We already proved back in 2018 in Hagen, Germany, that Vehicle-to-Grid works – when a Nissan Leaf was for the first time ever prequalified like a large power plant in a V2G application according to the guidelines set out by the transmission system operators (ENTSO-E, Amprion), and the electric car was approved for frequency containment reserve (FCR). The owner benefited from this development, too. At that time, the Nissan Leaf “earned” a good EUR 20 per week due to its involvement in the FCR market with a maximum output of just 8 kW. 

Furthermore we joined forces with Renault and Empresa de Electricidade da Madeira S.A (EEM) – an energy utility company – on the island of Porto Santo (Madeira archipelago) to demonstrate how V2G can be integrated into an overall energy concept. As the project name – “Smart Fossil Free Island” – suggests, the island’s energy budget is to be free from CO2 emissions. We developed the EV Aggregation Platform, its smart software, for precisely that purpose. The EV Aggregation Platform optimizes the interaction between conventional electric cars, stationary second-life battery storage systems and bidirectional electric vehicles (V2G) capable of returning the energy from their batteries to the power grid.

But what about the regulatory framework? How do lawmakers classify electric vehicles’ batteries in the smart grid in the German Renewable Energy Sources Act 2023 (EEG) and the German Energy Allocation Act (EnUG)? An overview of the regulations in relevant countries and the technical requirements offers answers to the question of whether it makes more sense to leave the technology required for bidirectional charging in the car or in the wallbox.

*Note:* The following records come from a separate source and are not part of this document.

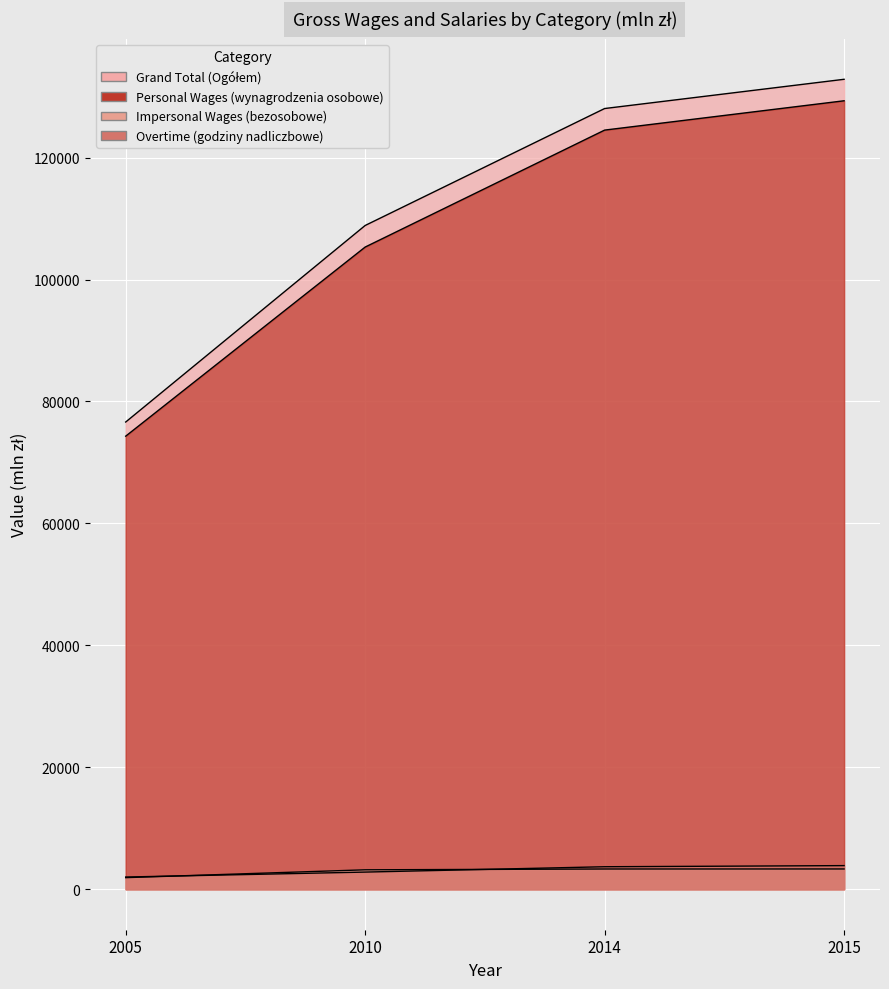

What is the average value of the Impersonal Wages (bezosobowe) series?

2931.7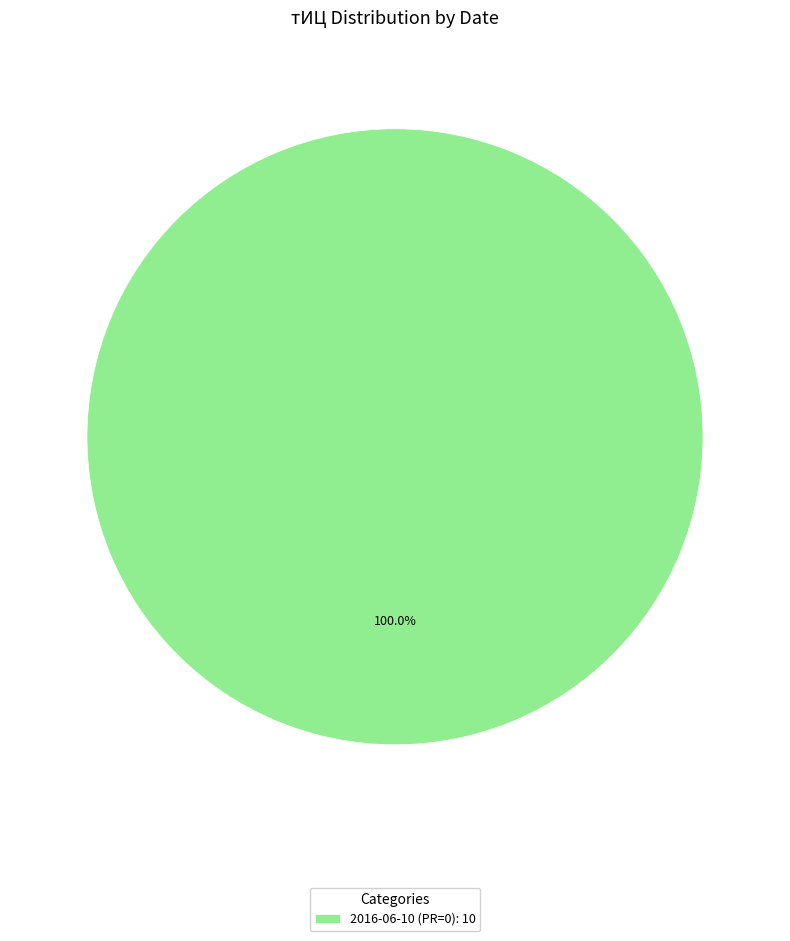

What is the majority slice?

2016-06-10 (PR=0): 10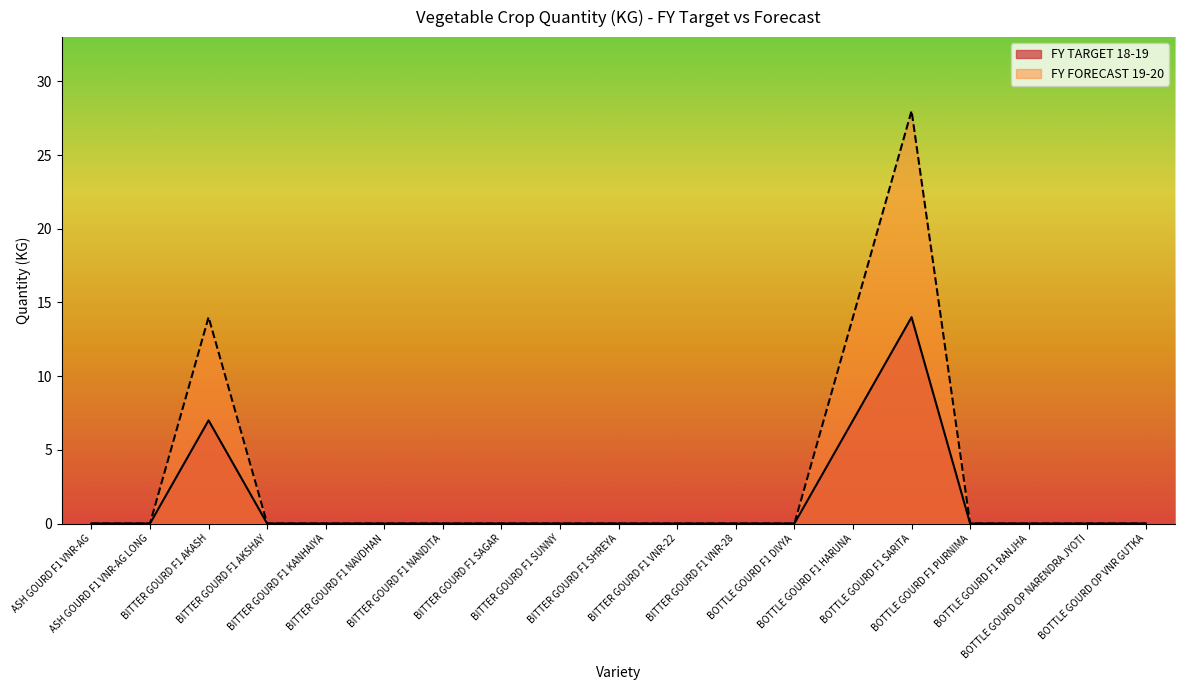

The FY TARGET 18-19 series shows 0 at BOTTLE GOURD F1 PURNIMA. True or false?

True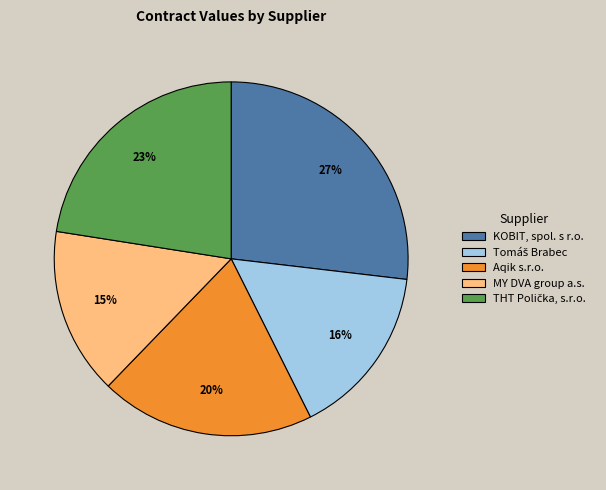

What is the largest slice in the pie chart?

KOBIT, spol. s r.o.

When it comes to bidirectional charging through wallboxes, a discussion reminiscent of the days of Betamax video cassettes and VHS is currently doing the rounds. The question that divides opinion is whether the energy from the BEV should be fed back into the power grid through AC (i.e. with the bidirectional charger in the car) or DC (with the required technology in the wallbox). If the concepts are weighed up against one another, the direct current wallbox variant (which is also most car manufacturers’ preferred option) has the edge.

Even though the wallbox costs more for the direct current version of recharging , it does offer some advantages. The energetic recovery system’s country-specific grid requirements are regulated by the wallbox manufacturer, which is easier to implement than for cars. Additionally, the power electronics are already known from being used in photovoltaic installations and are correspondingly mature.

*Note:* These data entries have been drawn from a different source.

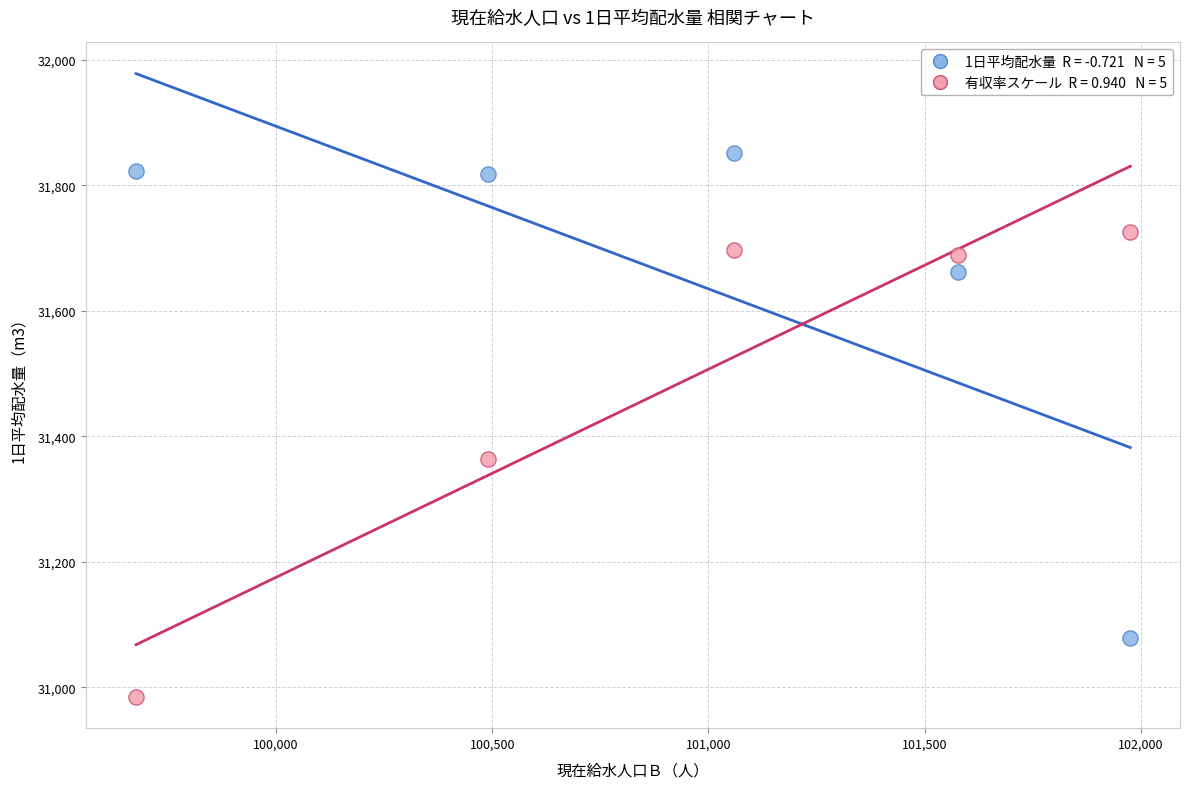

Across all data points, what is the average X value?

100955.8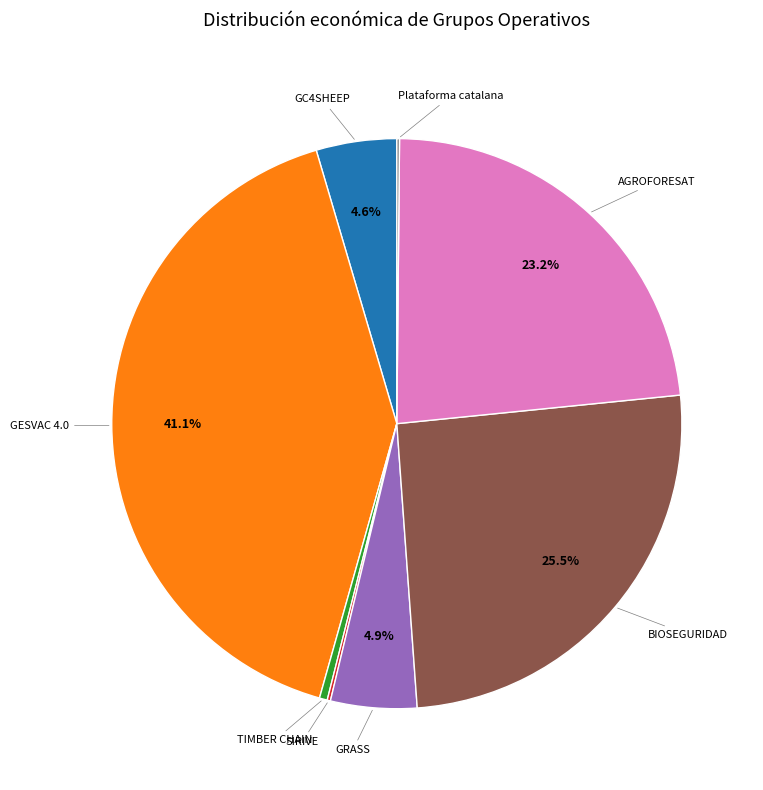

Does any single category account for the majority?

No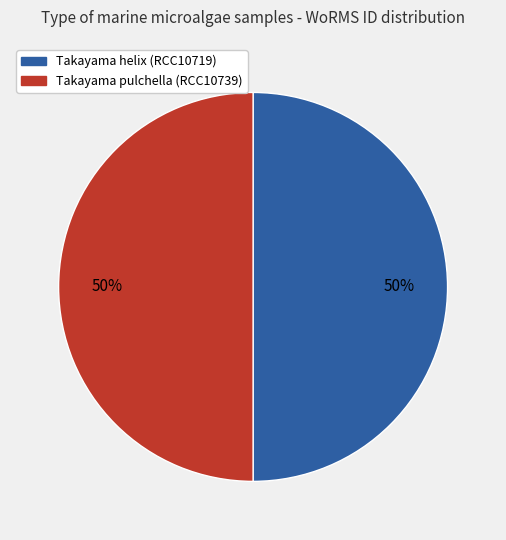

True or false: Takayama pulchella (RCC10739) accounts for 55% of the total.

False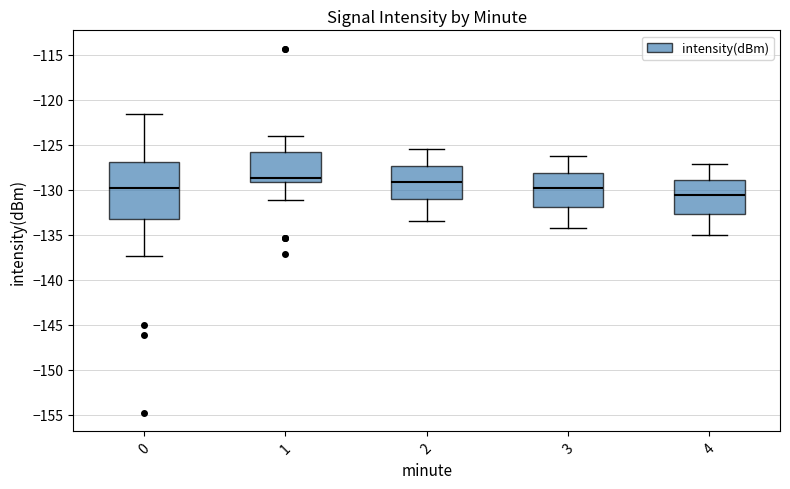

Where does the lower whisker of the box at x = 2 end on the y-axis? The values are not printed on the chart, so give them approximately, as read against the axis.

-133.5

In the case of AC bidirectional charging , the car incorporates the necessary technology and bears the consequences, too. Both the vehicle’s weight and complexity increase, as do the production costs. Since the OEM is obligated to respond to the electricity operators’ or countries’ potentially very different regional mains connection guidelines, also the costs of the car increase. However, the wallbox is cheaper than the DC variant, but it also has to communicate specifically with the vehicle, so not every wallbox comes into question. With standardization of the grid guidelines planned at EU level, AC may also be a sensible solution, as an OEM can implement much better purchasing conditions and prices upstream of customers than are usual in the electric installation trade.

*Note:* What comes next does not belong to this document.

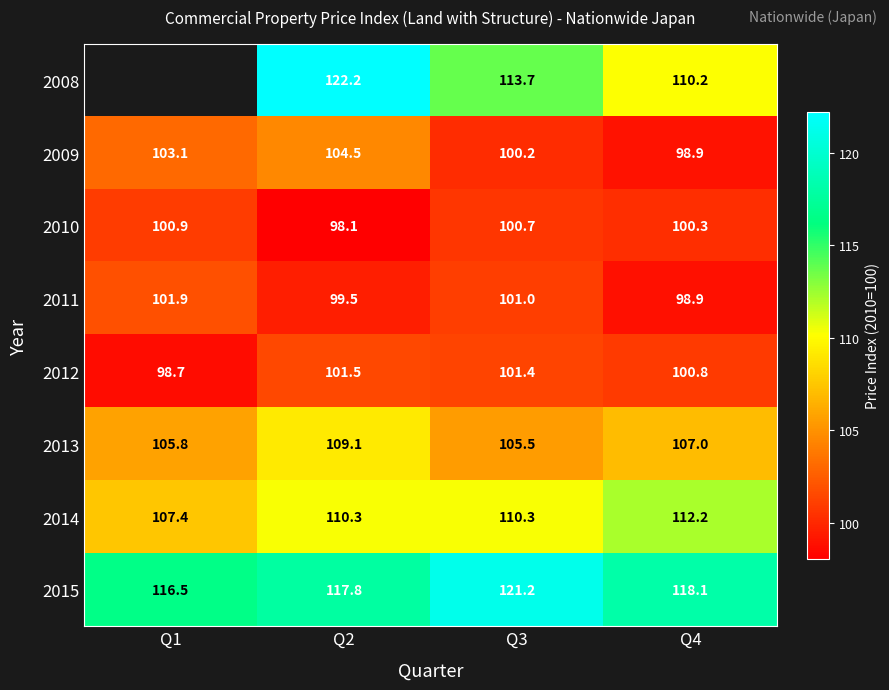

Which label corresponds to the smallest value in the chart?

Q2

One problem that has been discussed for a long time has now been solved. Unlike the Japanese CHAdeMO variant since 2011, the CCS plug and the underlying communications protocol have been designed for bidirectional charging since April 2022. The new standard can be installed in some vehicles by means of an over-the-air update. However, it will still take some time before all the components communicate and function smoothly with one another.